As a matter of dictionary meaning, "extendible" means "capable of extension", and "renewable"


means "capable of renewal"; both are oriented towards the future. It may be seen that both
"extendible" and "renewable", when considered in and of themselves, are non-committal: they do not
purport to answer the intensely practical question of who is vested-lessor or lessee or both acting
together with the option to extend or renew a lease. Again, neither term by itself preempts the
question of what the specific terms and conditions of the extended or renewed lease shall be: shall
all terms and provisions of the old lease be carried forward into the future, or shall all or some of
them be renegotiated upon expiration of the old lease.14 Thus, both Koh and Cruz seem to impose an
impossible burden upon single words. Put a little differently, both Mr. Justice Torres and Mr. Justice
Street read too much into a single word: they read "extendible" as if it said "extendible at the option
of the lessee alone, all other terms and conditions remaining unchanged". In
effect, Koh and Cruz treated "extendible" as a highly technical and cryptic term.

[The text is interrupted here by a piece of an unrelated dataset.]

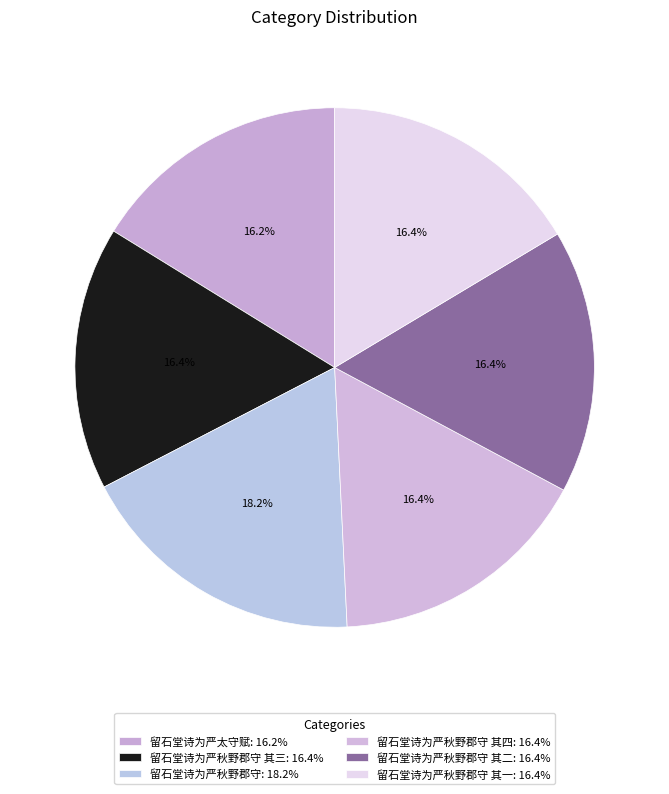

How many segments does this pie chart have?

6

We do not believe that the use of either "extendible" or "renewable" should be given sacramental
significance. The important task in contract interpretation is always the ascertainment of the intention
of the contracting parties and that task is of course to be discharged by looking to the words they
used to project that intention in their contract, all the words not just a particular word or two, and
words in context not words standing alone. In the case at bar, the intent of the parties is observable
with sufficient clarity and specificity in the language they used.

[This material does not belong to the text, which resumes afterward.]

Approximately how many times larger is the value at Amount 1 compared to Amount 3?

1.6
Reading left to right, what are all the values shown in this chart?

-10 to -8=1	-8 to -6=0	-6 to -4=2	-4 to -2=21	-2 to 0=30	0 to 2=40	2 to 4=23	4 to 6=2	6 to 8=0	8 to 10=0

It is also important to bear in mind that in a reciprocal contract like a lease, the period of the lease
must be deemed to have been agreed upon for the benefit of both parties, absent language showing
that the term was deliberately set for the benefit of the lessee or lessor alone. 15 We are not aware of
any presumption in law that the term of a lease is designed for the benefit of the lessee
alone. Koh and Cruz in effect rested upon such a presumption. But that presumption cannot
reasonably be indulged in casually in an era of rapid economic change, marked among other things,
volatile costs of living and fluctuations in the value of the domestic currency. The longer the period
the more clearly unreasonable such a presumption would be. In an age like that we live in, very
specific language is necessary to show an intent to grant a unilateral faculty to extend or renew a
contract of lease to the lessee alone, or to the lessor alone for that matter. We hold that the above-
quoted rulings in Koh v. Ongsiaco and Cruz v. Albertoshould be and are overruled.

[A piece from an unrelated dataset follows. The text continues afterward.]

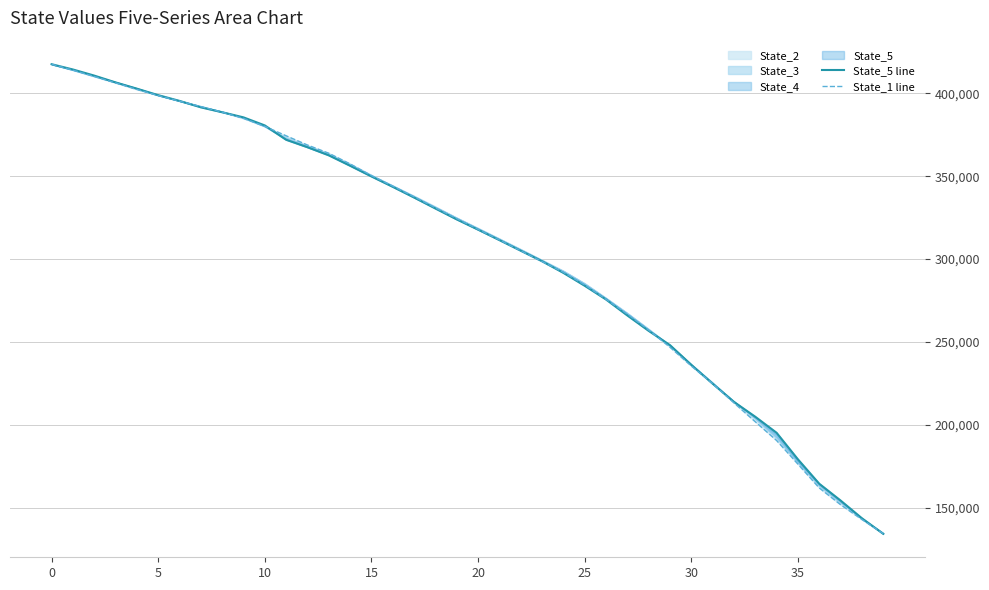

Rank the series by their average value, from lowest to highest.

State_1 line, State_5 line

Petitioner's contention that respondent had assured him over the telephone that the latter would
willingly renew the lease for another ten (10) years upon expiration of the original term, does not
persuade. Neither does his claim that he would not have agreed to retain the clause providing for
ownership of improvements made by the lessee vesting upon the lessor at the expiration of the
lease, had respondent not given him such assurance. The Court of Appeals noted that petitioner is a
lawyer and was, at the time of entering into the contract, aware of the fact that private respondent
might exercise the option not to renew and that the option to renew was not his alone.
Notwithstanding this awareness, petitioner entered into the lease agreement, probably convinced
that he would not only recover the costs of all the improvements he proposed to introduce into the
leased lot but also make profits in the process. In any event, an alleged verbal assurance of renewal
of a lease is inadmissible to qualify the terms of the written lease agreement under the parole
evidence rule 16 and unenforceable under the Statute of Frauds. 17

WHEREFORE, the Petition for Review is DENIED and the Decision of the Court of Appeals dated 9
June 1987 is hereby AFFIRMED. Costs against petitioner.